TO DO: Rewrite the lines below with "chart" swapped for "graph", changing nothing else, and omit the pictures from your answer.

GIVEN RECORDS:
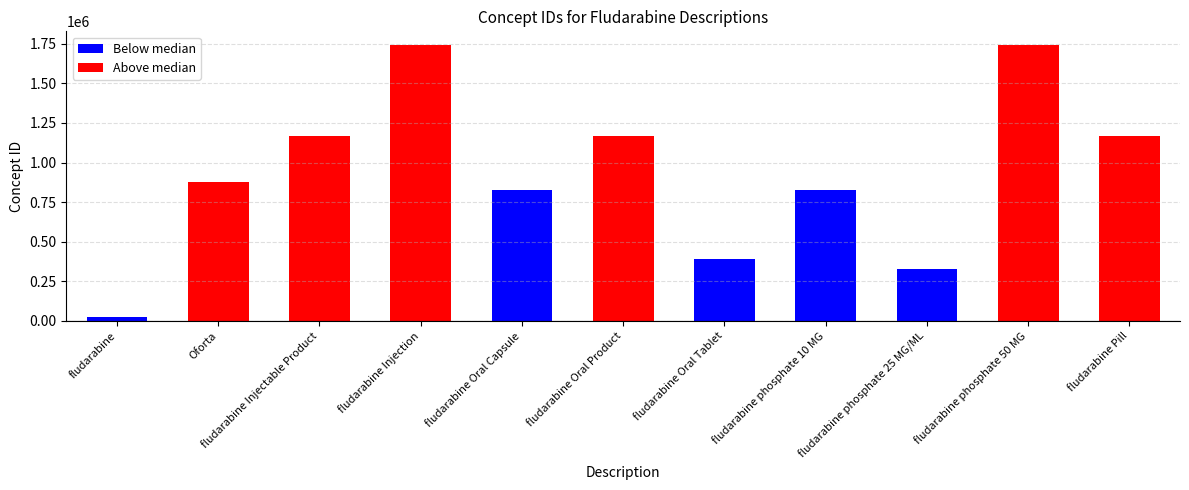

What is the ratio of the value at fludarabine phosphate 25 MG/ML to the value at fludarabine phosphate 10 MG?

0.4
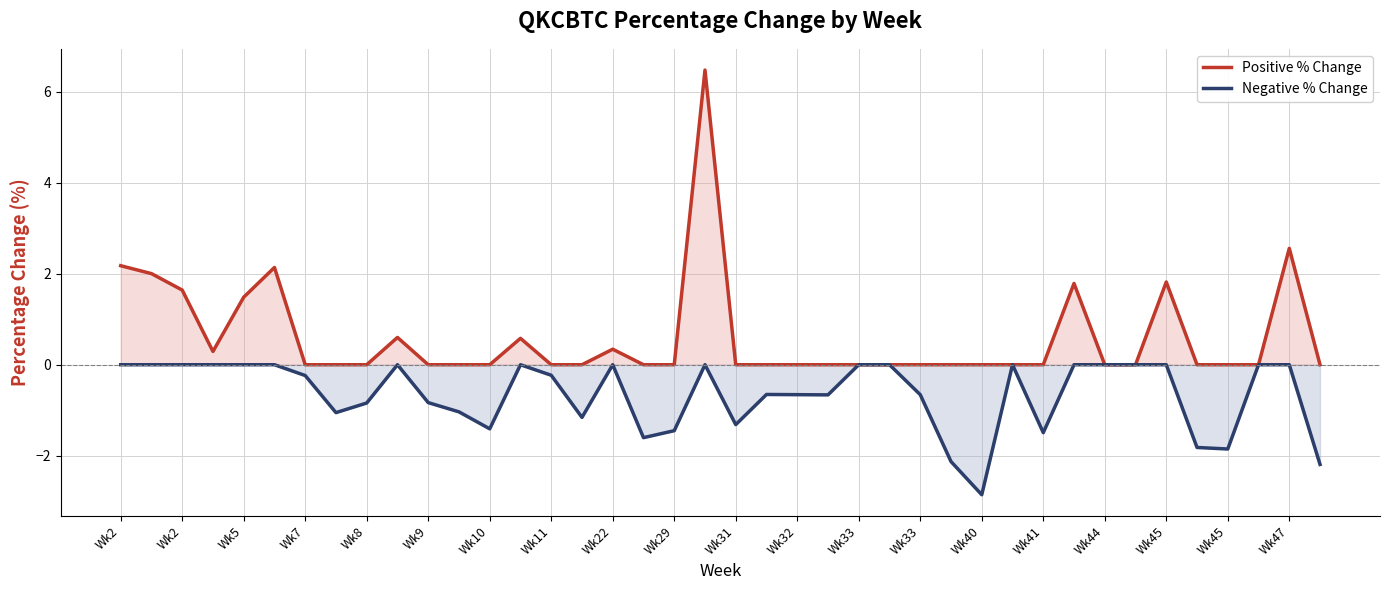

Reading left to right, list all the values displayed in this chart.

Positive % Change: 2.2	2.0	1.6	0.3	1.5	2.1	0.0	0.0	0.0	0.6	0.0	0.0	0.0	0.6	0.0	0.0	0.3	0.0	0.0	6.5	0.0	0.0	0.0	0.0	0.0	0.0	0.0	0.0	0.0	0.0	0.0	1.8	0.0	0.0	1.8	0.0	0.0	0.0	2.6	0.0
Negative % Change: 0.0	0.0	0.0	0.0	0.0	0.0	-0.2	-1.1	-0.8	0.0	-0.8	-1.0	-1.4	0.0	-0.2	-1.2	0.0	-1.6	-1.4	0.0	-1.3	-0.7	-0.7	-0.7	0.0	0.0	-0.7	-2.1	-2.9	0.0	-1.5	0.0	0.0	0.0	0.0	-1.8	-1.9	0.0	0.0	-2.2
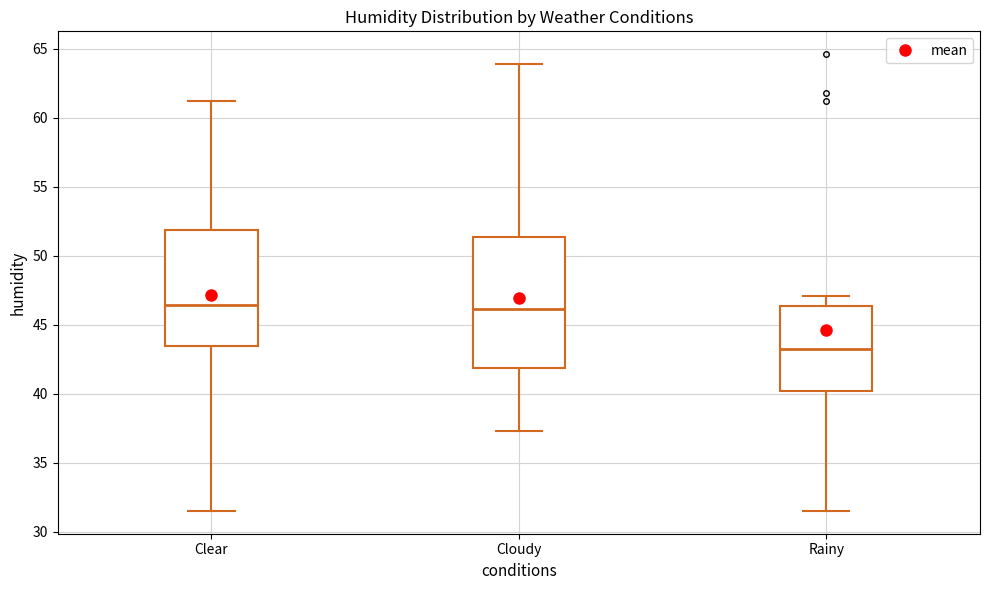

Which box is the tallest, from its lower edge to its upper edge?

Cloudy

RESPONSE TO THIS TASK:
What is the ratio of the value at fludarabine phosphate 25 MG/ML to the value at fludarabine phosphate 10 MG?

0.4

Reading left to right, list all the values displayed in this graph.

Positive % Change: 2.2	2.0	1.6	0.3	1.5	2.1	0.0	0.0	0.0	0.6	0.0	0.0	0.0	0.6	0.0	0.0	0.3	0.0	0.0	6.5	0.0	0.0	0.0	0.0	0.0	0.0	0.0	0.0	0.0	0.0	0.0	1.8	0.0	0.0	1.8	0.0	0.0	0.0	2.6	0.0
Negative % Change: 0.0	0.0	0.0	0.0	0.0	0.0	-0.2	-1.1	-0.8	0.0	-0.8	-1.0	-1.4	0.0	-0.2	-1.2	0.0	-1.6	-1.4	0.0	-1.3	-0.7	-0.7	-0.7	0.0	0.0	-0.7	-2.1	-2.9	0.0	-1.5	0.0	0.0	0.0	0.0	-1.8	-1.9	0.0	0.0	-2.2

Which box is the tallest, from its lower edge to its upper edge?

Cloudy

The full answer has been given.